# TO DO
Take the data below and extract the lines from the one with "middle dip: (1053, 884)" to the one with "pinky tip: (1095, 944)", inclusive, exactly as written.

Dataset records:
——

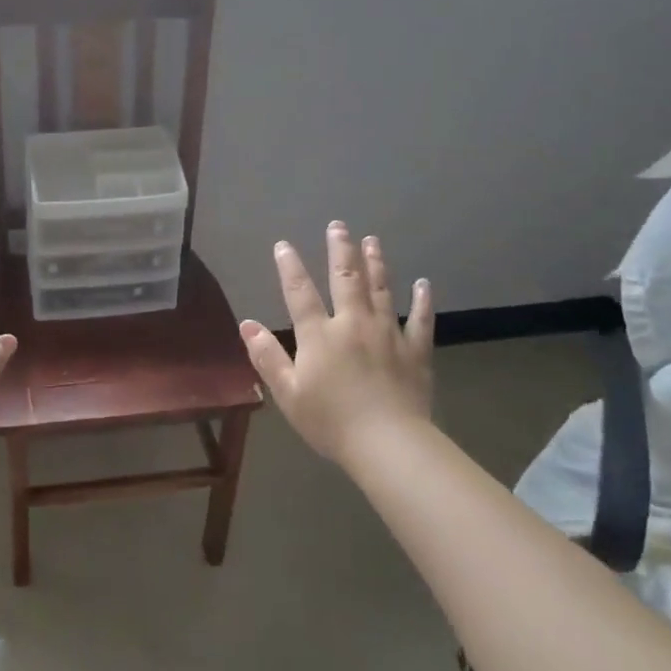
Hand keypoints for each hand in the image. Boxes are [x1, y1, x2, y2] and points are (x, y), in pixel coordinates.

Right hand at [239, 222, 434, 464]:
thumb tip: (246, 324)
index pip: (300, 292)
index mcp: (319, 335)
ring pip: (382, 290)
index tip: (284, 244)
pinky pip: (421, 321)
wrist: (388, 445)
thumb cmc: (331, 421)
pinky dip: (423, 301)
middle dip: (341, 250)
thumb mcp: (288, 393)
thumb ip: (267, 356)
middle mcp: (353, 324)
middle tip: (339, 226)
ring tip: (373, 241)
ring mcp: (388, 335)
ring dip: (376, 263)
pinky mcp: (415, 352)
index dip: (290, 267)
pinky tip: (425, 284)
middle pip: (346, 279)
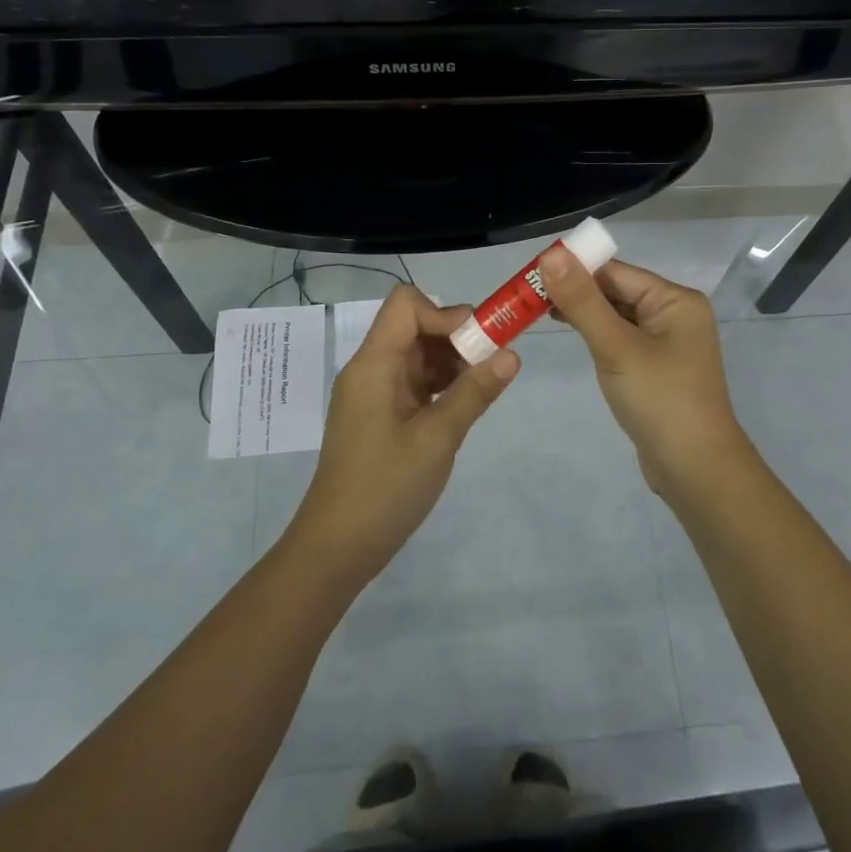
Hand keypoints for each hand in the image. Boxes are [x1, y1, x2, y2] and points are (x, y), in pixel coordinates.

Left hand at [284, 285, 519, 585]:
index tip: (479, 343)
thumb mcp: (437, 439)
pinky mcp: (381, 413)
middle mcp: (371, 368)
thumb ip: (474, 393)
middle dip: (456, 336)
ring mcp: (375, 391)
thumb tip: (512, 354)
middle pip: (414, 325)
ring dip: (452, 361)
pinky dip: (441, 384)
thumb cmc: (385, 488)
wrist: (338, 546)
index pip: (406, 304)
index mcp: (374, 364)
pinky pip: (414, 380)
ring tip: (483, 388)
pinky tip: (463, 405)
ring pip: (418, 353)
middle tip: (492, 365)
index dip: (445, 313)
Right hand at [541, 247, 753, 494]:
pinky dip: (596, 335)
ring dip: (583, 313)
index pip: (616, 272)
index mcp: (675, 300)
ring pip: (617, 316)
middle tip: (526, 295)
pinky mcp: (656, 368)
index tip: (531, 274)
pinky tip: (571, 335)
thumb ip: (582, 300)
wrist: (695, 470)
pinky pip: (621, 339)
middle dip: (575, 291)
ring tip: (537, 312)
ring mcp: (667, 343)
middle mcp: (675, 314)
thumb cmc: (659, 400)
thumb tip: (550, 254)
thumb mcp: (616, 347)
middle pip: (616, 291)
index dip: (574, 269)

——

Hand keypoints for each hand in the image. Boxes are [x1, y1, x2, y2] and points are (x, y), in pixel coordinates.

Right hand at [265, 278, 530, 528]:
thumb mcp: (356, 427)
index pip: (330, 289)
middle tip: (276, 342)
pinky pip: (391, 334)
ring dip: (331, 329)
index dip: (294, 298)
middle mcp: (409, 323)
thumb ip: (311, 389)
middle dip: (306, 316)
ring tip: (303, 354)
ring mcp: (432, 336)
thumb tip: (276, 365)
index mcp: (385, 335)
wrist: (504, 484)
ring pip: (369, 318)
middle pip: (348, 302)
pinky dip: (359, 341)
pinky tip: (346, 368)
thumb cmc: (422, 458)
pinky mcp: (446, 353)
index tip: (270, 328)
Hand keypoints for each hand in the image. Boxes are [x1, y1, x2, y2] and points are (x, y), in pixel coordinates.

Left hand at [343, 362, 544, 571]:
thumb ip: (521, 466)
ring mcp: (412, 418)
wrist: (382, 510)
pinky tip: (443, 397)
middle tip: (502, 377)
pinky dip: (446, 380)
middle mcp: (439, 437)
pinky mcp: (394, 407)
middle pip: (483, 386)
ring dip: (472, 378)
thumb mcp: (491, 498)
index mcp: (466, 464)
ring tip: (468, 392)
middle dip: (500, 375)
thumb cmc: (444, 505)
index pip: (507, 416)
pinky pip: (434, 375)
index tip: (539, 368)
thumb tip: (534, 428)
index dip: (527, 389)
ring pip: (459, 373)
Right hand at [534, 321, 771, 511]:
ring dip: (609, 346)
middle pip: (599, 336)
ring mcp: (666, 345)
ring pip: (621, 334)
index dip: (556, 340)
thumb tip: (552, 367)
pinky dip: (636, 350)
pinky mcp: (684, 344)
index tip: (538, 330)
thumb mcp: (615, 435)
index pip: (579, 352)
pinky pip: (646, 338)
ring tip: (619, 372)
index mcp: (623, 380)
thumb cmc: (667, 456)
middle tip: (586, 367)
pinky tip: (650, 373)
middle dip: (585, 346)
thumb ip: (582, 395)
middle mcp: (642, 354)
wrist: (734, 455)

——

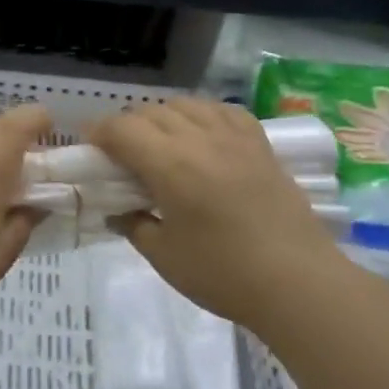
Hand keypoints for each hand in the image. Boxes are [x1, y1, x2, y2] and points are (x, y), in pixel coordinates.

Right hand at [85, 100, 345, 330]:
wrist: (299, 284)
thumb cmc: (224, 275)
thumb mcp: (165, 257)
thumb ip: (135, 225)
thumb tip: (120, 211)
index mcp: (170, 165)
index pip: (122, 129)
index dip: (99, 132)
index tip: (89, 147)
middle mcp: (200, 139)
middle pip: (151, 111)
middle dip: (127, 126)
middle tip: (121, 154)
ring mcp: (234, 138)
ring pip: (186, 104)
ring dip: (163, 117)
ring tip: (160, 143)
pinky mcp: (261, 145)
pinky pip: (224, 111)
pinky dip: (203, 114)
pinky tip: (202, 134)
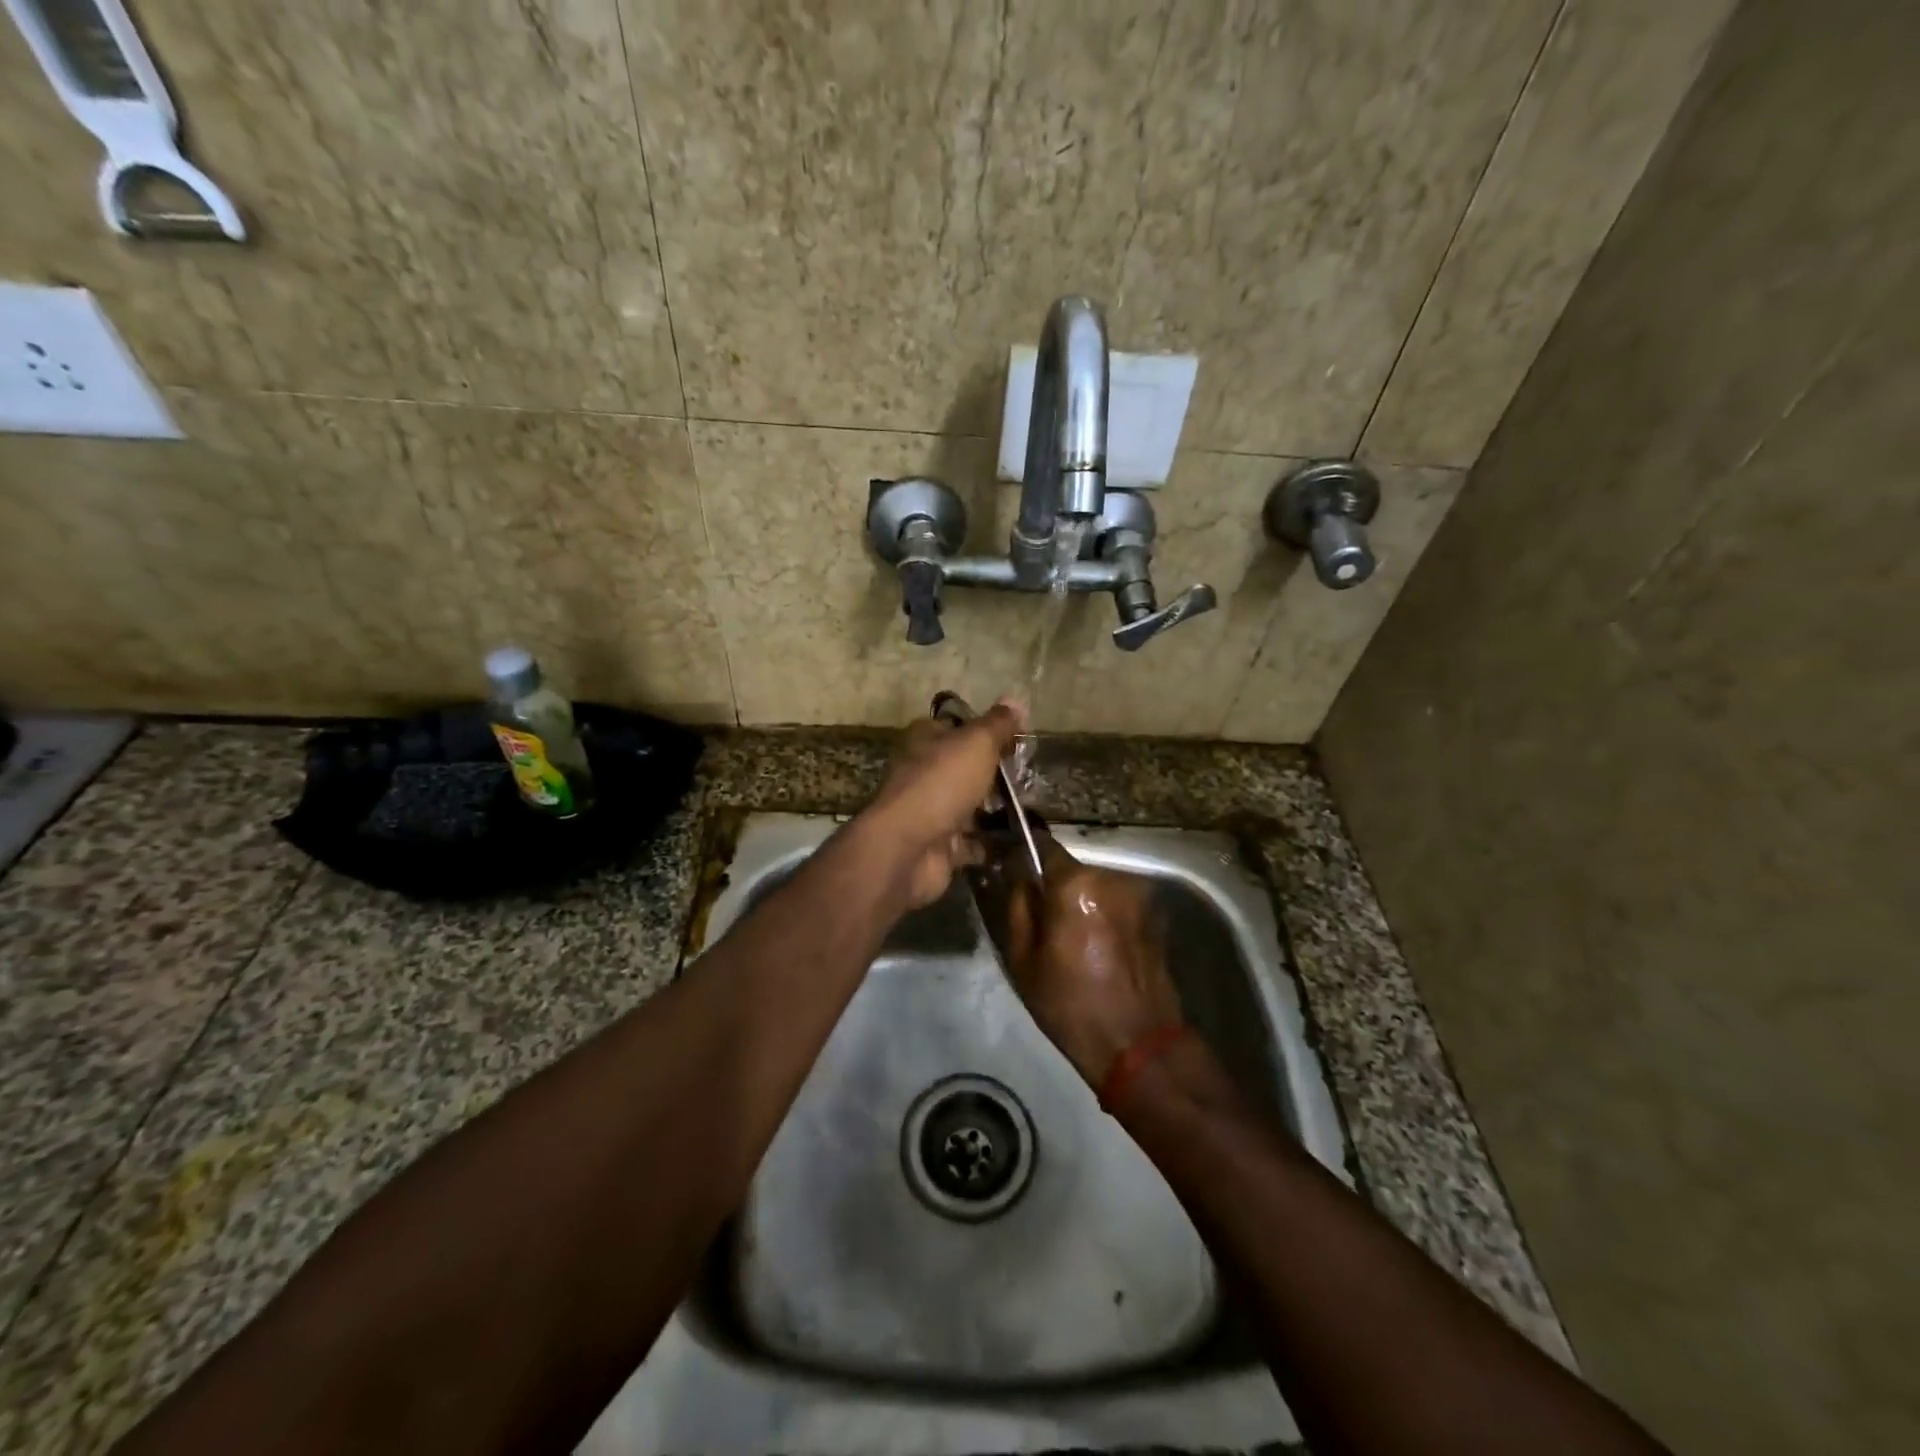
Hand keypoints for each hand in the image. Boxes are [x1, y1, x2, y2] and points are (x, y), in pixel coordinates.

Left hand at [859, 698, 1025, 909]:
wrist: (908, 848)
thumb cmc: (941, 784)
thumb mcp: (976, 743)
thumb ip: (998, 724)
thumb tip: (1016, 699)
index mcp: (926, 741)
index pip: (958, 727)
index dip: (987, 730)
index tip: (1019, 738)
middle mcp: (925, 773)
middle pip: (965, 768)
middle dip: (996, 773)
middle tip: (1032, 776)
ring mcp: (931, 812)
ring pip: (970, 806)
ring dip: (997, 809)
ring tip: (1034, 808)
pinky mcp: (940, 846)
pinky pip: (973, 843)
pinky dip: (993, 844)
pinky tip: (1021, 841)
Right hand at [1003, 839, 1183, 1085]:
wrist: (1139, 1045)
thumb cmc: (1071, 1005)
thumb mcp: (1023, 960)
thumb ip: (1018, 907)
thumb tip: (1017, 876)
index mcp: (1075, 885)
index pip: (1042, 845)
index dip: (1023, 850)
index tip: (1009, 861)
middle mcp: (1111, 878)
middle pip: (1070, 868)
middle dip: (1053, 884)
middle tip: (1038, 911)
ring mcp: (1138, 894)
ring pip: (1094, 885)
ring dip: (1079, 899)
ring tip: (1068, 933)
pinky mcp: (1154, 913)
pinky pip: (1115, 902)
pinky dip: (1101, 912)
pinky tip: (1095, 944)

——

# SOLUTION FOR THIS EXERCISE
middle dip: (1053, 884)
middle tip: (1038, 911)
ring mcp: (1138, 894)
ring pip: (1094, 885)
ring dip: (1079, 899)
ring tip: (1068, 933)
pinky mcp: (1154, 913)
pinky pip: (1115, 902)
pinky dip: (1101, 912)
pinky tip: (1095, 944)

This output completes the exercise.